(Page images and extracted text)
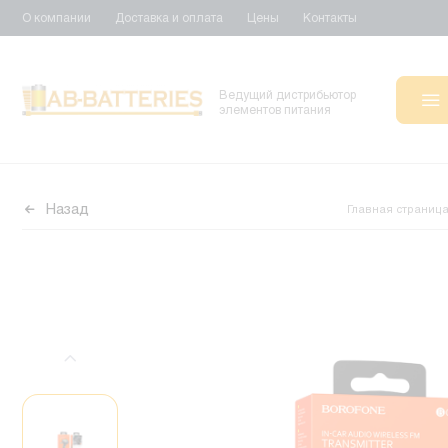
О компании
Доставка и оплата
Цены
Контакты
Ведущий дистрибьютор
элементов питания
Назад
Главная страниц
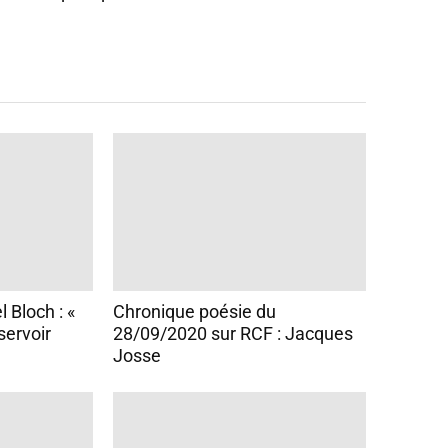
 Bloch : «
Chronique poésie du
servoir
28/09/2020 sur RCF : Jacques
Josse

--

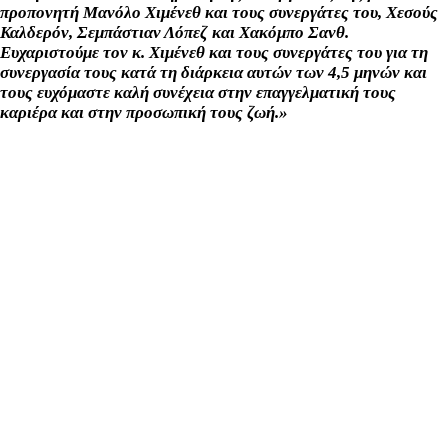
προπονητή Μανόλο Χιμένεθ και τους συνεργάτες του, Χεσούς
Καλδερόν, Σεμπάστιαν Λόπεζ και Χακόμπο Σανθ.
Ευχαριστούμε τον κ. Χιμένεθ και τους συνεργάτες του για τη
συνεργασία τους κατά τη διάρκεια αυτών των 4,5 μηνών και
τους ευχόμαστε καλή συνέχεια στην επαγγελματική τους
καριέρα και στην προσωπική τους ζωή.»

(Required action) All lines above holding the word "Χιμένεθ" make up the answer; copy each one.

(Response)
προπονητή Μανόλο Χιμένεθ και τους συνεργάτες του, Χεσούς
Ευχαριστούμε τον κ. Χιμένεθ και τους συνεργάτες του για τη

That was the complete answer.